In a new paper published in Light: Science & Application, a team of scientists, led by Dr. Aleksandra Boldyreva the research scientist from Center of Energy Science and Technology, Skolkovo Institute of Science and Technology, Moscow, Russia and co-workers have focused on a gamma ray stability of a wide bandgap perovskite (1.75 eV) which can be applied as a top cell in tandem solar cells. It turned out, that small doses up to 10 kGy might passivate some of the negatively charged defects initially present in the perovskite films simultaneously activating other intrinsic defects. It was revealed by Admittance spectroscopy that dominating defects in perovskite film have the energy of 0.5 eV and with gamma ray dose the concentration of these defects rapidly decreases. At the same time the diffusion coefficient of these defects after 6 kGy dose increases by 2 orders of magnitude (Figure 1).
"We observed an unusual defect behavior, completely opposite to a Schottky-type defect (when the diffusion coefficient increases with its own concentration)."
Interestingly, further dose accumulation results in saturation of both parameters pointing on complex mechanism behind the interaction of gamma rays and perovskites.

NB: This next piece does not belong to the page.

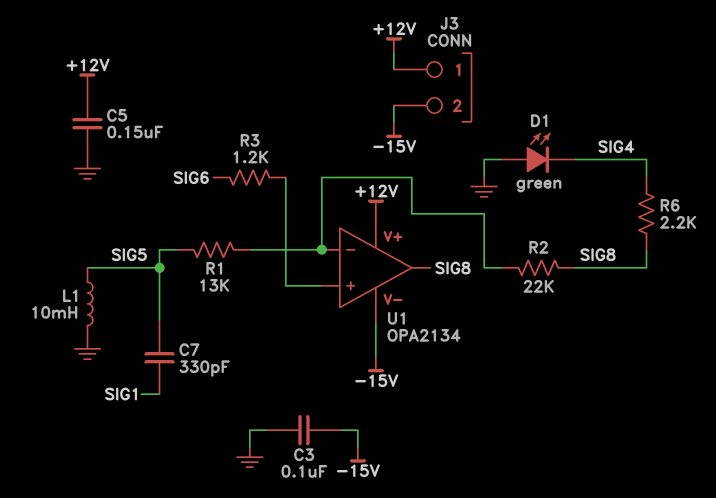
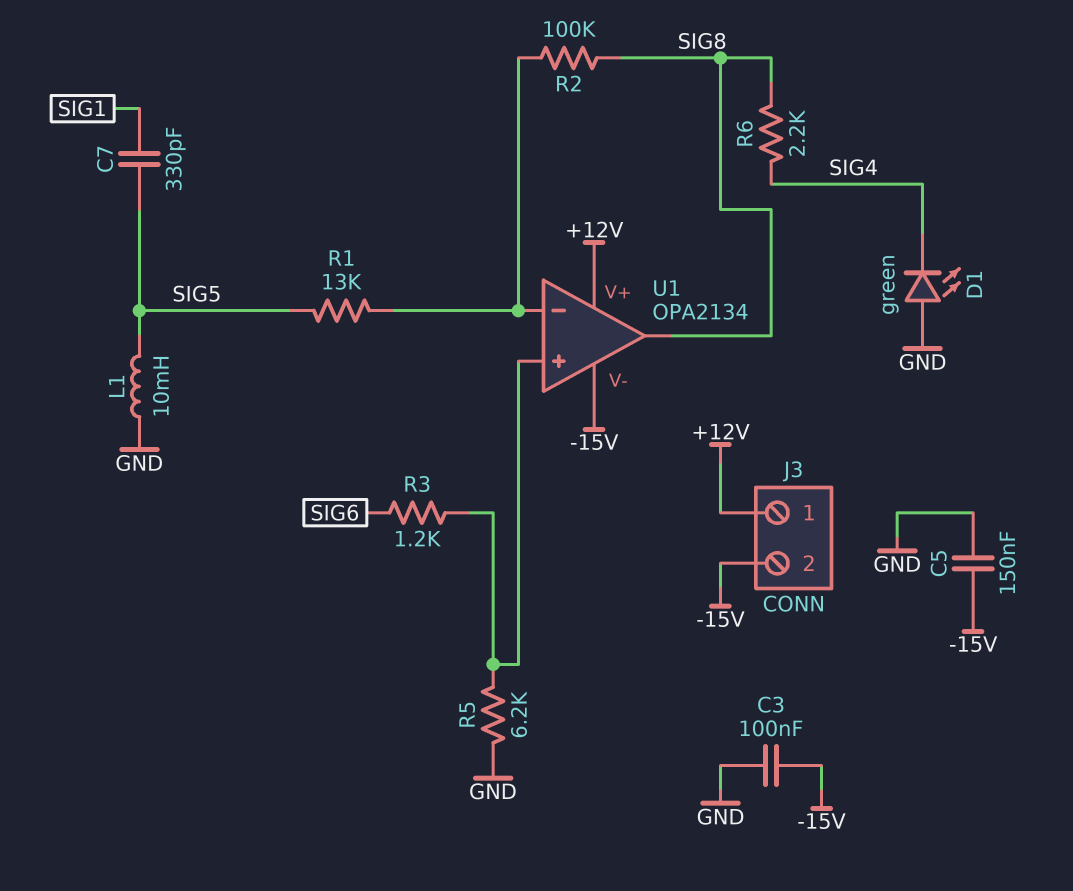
C5: 150nF (+12V, GND) -> 150nF (-15V, GND)
R2: 22k (SIG8, U1/in-) -> 100k (SIG8, U1/in-)
R5: none -> 6.2k (GND, U1/in+)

"When gamma-rays with photon energies of 662 keV interact with the matter, the probability of the photoelectric effect is higher than the formation of Frankel pairs. The photoelectric effect occurs when electrons, excited by gamma photons, escape from the matter, leaving behind unrecombined holes. Perovskite polycrystalline films typically have many interfacial defects, some of which are negatively charged. These negatively charged defect states, after interaction with gamma-rays, annihilate, reducing non-radiative recombination. While the fraction of negatively charged defects is high, we observe improvement in recombination dynamics and reduction of defect states. At some point, there is more newly formed defects after interaction with gamma-rays than a number of passivated defects. At such point, further accumulation of dose results in degradation of film quality and a shift towards non-radiative recombination."

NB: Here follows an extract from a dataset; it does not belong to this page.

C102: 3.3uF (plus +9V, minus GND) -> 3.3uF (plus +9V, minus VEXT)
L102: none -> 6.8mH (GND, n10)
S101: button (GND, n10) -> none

Fresh and exposed perovskite solar cells were further analyzed with annular dark-field scanning transmission electron microscopy (HAADF-STEM). Figure 2 shows that the 10 kGy exposed sample has more uniform distribution of iodine along the plane, while unexposed sample has a large accumulation of iodine next to the interface with hole transport layer.
"Combination of Admittance spectroscopy and HAADF-STEM analysis allowed to define that the dominating defects in the fabricated solar cells are iodine vacancies VI. Large amount of negatively charged iodine vacancies in pristine perovskite solar cells decreases with gamma ray exposure. At the same time, a drastic increase in diffusion coefficient points to migration through the freshly formed defects created by the gamma irradiation".